**Lines of data:**

## Start

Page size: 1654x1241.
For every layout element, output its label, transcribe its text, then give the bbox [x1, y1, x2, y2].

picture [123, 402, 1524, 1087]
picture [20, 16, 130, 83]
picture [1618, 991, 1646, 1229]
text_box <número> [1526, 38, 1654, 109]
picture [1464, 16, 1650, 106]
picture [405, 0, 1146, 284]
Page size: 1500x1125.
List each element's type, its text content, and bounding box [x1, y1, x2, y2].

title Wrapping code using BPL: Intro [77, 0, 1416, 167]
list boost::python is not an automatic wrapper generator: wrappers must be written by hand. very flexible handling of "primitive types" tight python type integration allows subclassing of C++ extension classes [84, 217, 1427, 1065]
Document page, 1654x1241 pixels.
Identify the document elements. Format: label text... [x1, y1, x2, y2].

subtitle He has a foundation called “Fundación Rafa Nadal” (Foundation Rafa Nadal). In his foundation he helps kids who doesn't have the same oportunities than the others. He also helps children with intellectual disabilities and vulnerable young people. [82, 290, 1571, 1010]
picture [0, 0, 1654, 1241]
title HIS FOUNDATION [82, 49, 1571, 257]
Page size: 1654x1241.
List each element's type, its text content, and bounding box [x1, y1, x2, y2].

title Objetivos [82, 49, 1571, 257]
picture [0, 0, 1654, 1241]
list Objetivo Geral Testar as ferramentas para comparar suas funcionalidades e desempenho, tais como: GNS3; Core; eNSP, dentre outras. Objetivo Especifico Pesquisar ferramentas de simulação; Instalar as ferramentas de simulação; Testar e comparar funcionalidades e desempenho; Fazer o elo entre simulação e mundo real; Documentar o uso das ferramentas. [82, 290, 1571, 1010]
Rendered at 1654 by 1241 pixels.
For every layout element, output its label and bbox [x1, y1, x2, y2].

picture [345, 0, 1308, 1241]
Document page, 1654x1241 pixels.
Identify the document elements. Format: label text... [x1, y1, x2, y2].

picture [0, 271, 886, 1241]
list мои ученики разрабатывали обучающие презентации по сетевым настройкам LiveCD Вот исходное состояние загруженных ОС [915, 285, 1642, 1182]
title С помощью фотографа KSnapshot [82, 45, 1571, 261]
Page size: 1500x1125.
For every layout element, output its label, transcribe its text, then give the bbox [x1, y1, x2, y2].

## End

**Directive:**
Rewrite the data as a Markdown table with two columns, No. and Line, numbering each line in sequence and omitting blank lines. Begin at the first line of the data and stop after the line that contains "list boost::python is".

**Final answer:**
| No. | Line |
|---|---|
| 1 | Page size: 1654x1241. |
| 2 | For every layout element, output its label, transcribe its text, then give the bbox [x1, y1, x2, y2]. |
| 3 | picture [123, 402, 1524, 1087] |
| 4 | picture [20, 16, 130, 83] |
| 5 | picture [1618, 991, 1646, 1229] |
| 6 | text_box <número> [1526, 38, 1654, 109] |
| 7 | picture [1464, 16, 1650, 106] |
| 8 | picture [405, 0, 1146, 284] |
| 9 | Page size: 1500x1125. |
| 10 | List each element's type, its text content, and bounding box [x1, y1, x2, y2]. |
| 11 | title Wrapping code using BPL: Intro [77, 0, 1416, 167] |
| 12 | list boost::python is not an automatic wrapper generator: wrappers must be written by hand. very flexible handling of "primitive types" tight python type integration allows subclassing of C++ extension classes [84, 217, 1427, 1065] |